*** Opening PASSAGE ***
Cloning of cDNA and Construction of Vaccinia Virus Expression Vector for Recombinant Human Stefin A

The full length coding sequence of human recombinant stefin A was amplified by PCR using a plasmid, pBR384, containing an insert encoding a fusion protein of human stefin A with a 26 amino acid N-terminal extension consisting of 11 amino acids of T7Ø10 protein and 3 residues encoded from BamHI linker sequence plus 12 residues encoded from the 5′-sequence of the stefin A cDNA. A 5′ oligonucleotide [5′-A GCC ACC ATG GAC CTG GAG GC TTA containing an NcoI recognition sequence (underlined)] and a 3′ oligonucleotide [5′-C ACT TTG GAT CCA TGC TGC TA containing a BamHI recognition sequence (underlined)] were designed based upon the published human cDNA sequence (21). The upstream primer changes the isoleucine codon immediately after the ATG initiation codon to a valine codon. The amplified PCR product was subcloned into plasmid vector, pTF7-EMCV-1 (22). The resulting recombinant clones were screened using NcoI/BamHI digestion and their insert sequence verified by dideoxy DNA sequencing (see below) to ensure that the insert was in frame and without any amino acid substitutions.
*** Closing PASSAGE ***
*** Opening ENTRIES PROVIDED ***
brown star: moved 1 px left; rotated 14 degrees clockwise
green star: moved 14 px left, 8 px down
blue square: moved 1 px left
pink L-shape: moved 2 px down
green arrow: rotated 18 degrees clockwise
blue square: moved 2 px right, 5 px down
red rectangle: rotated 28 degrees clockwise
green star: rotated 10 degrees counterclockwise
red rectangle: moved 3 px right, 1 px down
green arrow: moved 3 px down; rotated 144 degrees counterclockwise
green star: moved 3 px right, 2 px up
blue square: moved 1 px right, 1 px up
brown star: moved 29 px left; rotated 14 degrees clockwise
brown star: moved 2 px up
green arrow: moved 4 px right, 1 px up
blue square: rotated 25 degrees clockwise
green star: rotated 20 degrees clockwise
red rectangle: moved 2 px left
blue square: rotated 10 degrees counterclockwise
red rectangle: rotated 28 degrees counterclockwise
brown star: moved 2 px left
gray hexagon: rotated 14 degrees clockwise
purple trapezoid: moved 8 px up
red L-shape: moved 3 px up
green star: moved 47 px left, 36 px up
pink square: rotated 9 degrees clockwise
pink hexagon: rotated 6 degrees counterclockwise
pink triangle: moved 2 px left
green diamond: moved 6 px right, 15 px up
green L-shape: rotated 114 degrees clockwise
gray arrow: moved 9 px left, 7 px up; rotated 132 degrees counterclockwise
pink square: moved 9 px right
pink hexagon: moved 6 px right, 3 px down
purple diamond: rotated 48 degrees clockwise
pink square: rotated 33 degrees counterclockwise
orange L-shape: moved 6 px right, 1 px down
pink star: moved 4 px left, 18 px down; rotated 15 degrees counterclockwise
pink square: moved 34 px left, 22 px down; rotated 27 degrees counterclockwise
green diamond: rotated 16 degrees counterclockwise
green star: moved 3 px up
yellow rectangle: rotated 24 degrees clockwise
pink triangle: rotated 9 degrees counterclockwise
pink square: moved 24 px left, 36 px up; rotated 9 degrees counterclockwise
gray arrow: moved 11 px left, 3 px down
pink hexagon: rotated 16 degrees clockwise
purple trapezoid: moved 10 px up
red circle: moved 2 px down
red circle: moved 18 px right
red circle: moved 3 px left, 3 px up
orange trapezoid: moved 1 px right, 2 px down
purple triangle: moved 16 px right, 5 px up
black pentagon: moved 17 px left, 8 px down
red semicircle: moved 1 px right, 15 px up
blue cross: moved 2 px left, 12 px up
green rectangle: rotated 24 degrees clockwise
*** Closing ENTRIES PROVIDED ***
**ASSIGNMENT**
Extend the passage on cloning human stefin A cDNA, picking up right after its final sentence.

**WRITTEN ANSWER**
DNA Sequencing

DNA sequence analysis of the insert in pSA100 was performed using the Sequenase version 2.0 kit following manufacturer’s protocol. Briefly, 5 μg of double stranded DNA template, pSA100, was denatured with alkali reagent (2 M NaOH, 2 mM EDTA), reprecipitated with ethanol, and reconstituted in deionized water. Annealing was performed at 65° C for 2 min using either primer PTF (5′-GAA GGT ACC CCA TTG TAT) or SFA (5′-G GAG ATT GTT GAT AAG). Termination of labeling was accomplished by the addition of the respective cold ddNTPs. Reactions were run on a 6% denaturing DNA electrophoresis gel.

Expression of Recombinant Human Stefin A in Mammalian Cells (vaccinia virus infection/plasmid transfection)

BSC-1 cells (5 x 106/T25 flask) were infected with vTF7-3, a recombinant vaccinia virus containing the bacteriophage T7 RNA polymerase gene (23), at a multiplicity of 30 plaque-forming units (p.f.u.) per cell. The virus was allowed to adsorb for 30 min and the inoculum replaced with 2 ml of Opti-MEM I. The infected BSC-1 cells were then transfected with 30 μg of recombinant plasmid containing stefin A cDNA using Lipofectin according to the directions of the manufacturer. Transfected cells were cultured for 48 hours and then harvested along with the conditioned media.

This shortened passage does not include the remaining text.